Die Zeit rast. Schon wieder letzter Tag des Monates. Zeit für den Monatsblick.

Freitag, 8. November 2019

Novemberstrauß

Anfang des Monats binde ich immer einen Geburtstagsstrauß für meine Schwester. Diesmal ist es ein reiner Trockenstrauß aus Ästen, Samenständen und Gräsern geworden und zeigt wieviel Farbe zu dieser Zeit noch im Garten sein kann.


Donnerstag, 31. Oktober 2019

10/12

Eiskalt hat sich diesmal der Oktober verabschiedet.

Mittwoch, 16. Oktober 2019

Oktobereindrücke

Der Monat macht seinem Namen wieder alle Ehre und prangt gülden vor sich hin. Für mich ist in dieser Jahreszeit der Garten am farbigsten und bevor alle Blätter unten liegen noch ein paar Impressionen.



Der Blick aus der Haustür in den Hof zur Scheune. 

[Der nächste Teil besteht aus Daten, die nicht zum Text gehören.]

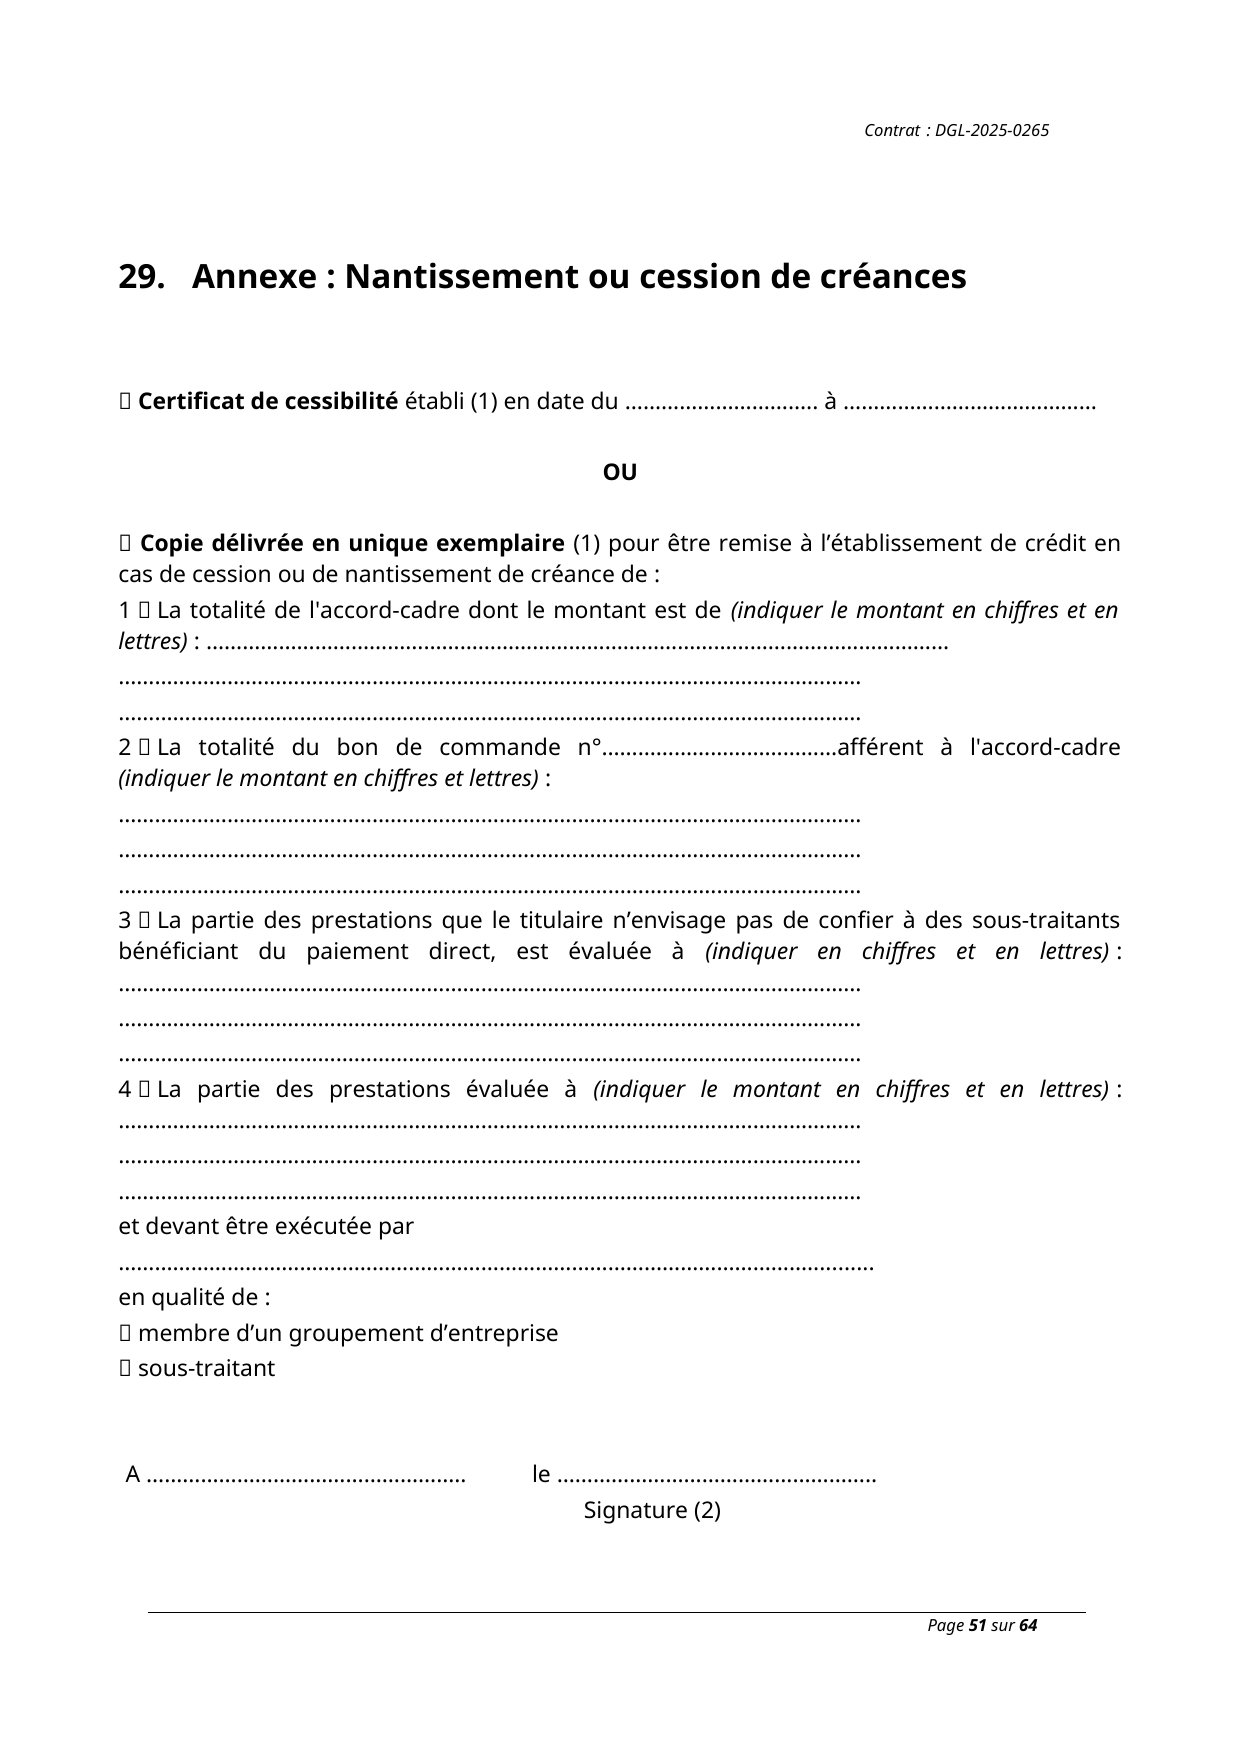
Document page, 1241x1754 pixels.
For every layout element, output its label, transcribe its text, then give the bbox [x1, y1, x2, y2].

text 4  La partie des prestations évaluée à (indiquer le montant en chiffres et en lettres) : …………………………………………………………………………………………………………… [118, 1073, 1122, 1135]
text …………………………………………………………………………………………………………… [118, 1037, 1122, 1069]
text et devant être exécutée par [118, 1210, 1122, 1242]
text …………………………………………………………………………………………………………… [118, 833, 1122, 864]
text 2  La totalité du bon de commande n°…………………………………afférent à l'accord-cadre (indiquer le montant en chiffres et lettres) : [118, 731, 1122, 794]
table_header A …………………………………………….. le …………………………………………….. [118, 1454, 1078, 1489]
text OU [118, 456, 1122, 487]
text  membre d’un groupement d’entreprise [118, 1317, 1122, 1348]
text …………………………………………………………………………………………………………… [118, 798, 1122, 829]
text …………………………………………………………………………………………………………… [118, 1002, 1122, 1033]
text …………………………………………………………………………………………………………… [118, 1139, 1122, 1171]
text 3  La partie des prestations que le titulaire n’envisage pas de confier à des sous-traitants bénéficiant du paiement direct, est évaluée à (indiquer en chiffres et en lettres) : …………………………………………………………………………………………………………… [118, 904, 1122, 998]
text en qualité de : [118, 1281, 1122, 1312]
text 1  La totalité de l'accord-cadre dont le montant est de (indiquer le montant en chiffres et en lettres) : …………………………………………………………………………………………………………… [118, 594, 1122, 656]
text …………………………………………………………………………………………………………… [118, 696, 1122, 727]
text  Copie délivrée en unique exemplaire (1) pour être remise à l’établissement de crédit en cas de cession ou de nantissement de créance de : [118, 527, 1122, 589]
text …………………………………………………………………………………………………………… [118, 1175, 1122, 1206]
text  sous-traitant [118, 1352, 1122, 1383]
text  Certificat de cessibilité établi (1) en date du ………………………….. à …………………………………… [118, 385, 1122, 417]
table_cell Signature (2) [118, 1490, 1078, 1525]
text …………………………………………………………………………………………………………… [118, 869, 1122, 900]
text ……………………………………………………………………………………………………........... [118, 1246, 1122, 1277]
text …………………………………………………………………………………………………………… [118, 660, 1122, 692]
text Annexe : Nantissement ou cession de créances [118, 252, 1122, 298]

Der Blick in den hinteren Garten
Miscanthus 'Beth Chatto' hat den trockenen Sommer gut überstanden.
Es hat sehr geholfen, dass er mit seinen Wurzeln tief in Komposterde steht.

Die Schönaster ( Kalimeris incisa) ist auch ein Trockenheitskandidat.

Die Gehölzhecke hinter dem Teich. Dort leuchtet Felsenbirne in der Sonne

Der Säulenamberbaum (Liquidambar styraciflua 'Slender silhouette')
gibt farbtechnisch alles und Trockenheit macht ihm gar nichts aus.


Der Südweg. Die verwelkten Päonienblätter schneide ich noch ab.
Der Rest bleibt bis zum Frühjahr stehen. 


Der Vorvorgarten 1.Teil



Der Vorvorgarten 2.Teil
Ein Blick zurück , Richtung Haus

Der Essigbaum hatte sich irgendwann einmal ausgesamt und
darf den ehemaligen eingemauerten Misthaufen beschatten.
In dem eingemauerten Bereich lässt er sich ganz gut im Zaum halten


Montag, 30. September 2019

9/12

Sturm Mortimer lässt Töpfe fliegen. Wenn er so weitermacht, erspart er mir in nächster Zeit ein tägliches Walnüsse sammeln.



Samstag, 31. August 2019

8/12

Es ist immer noch heiß und trocken und anstrengend- so schrieb ich im letzten Monat- und so ist es geblieben.
Aber die Hoffnung stirbt bekanntlich zuletzt und so hätte ich jetzt gern einen schön verregneten , warmen Herbst zum Umpflanzen. Auf das die Gartenarbeit wieder Spaß macht.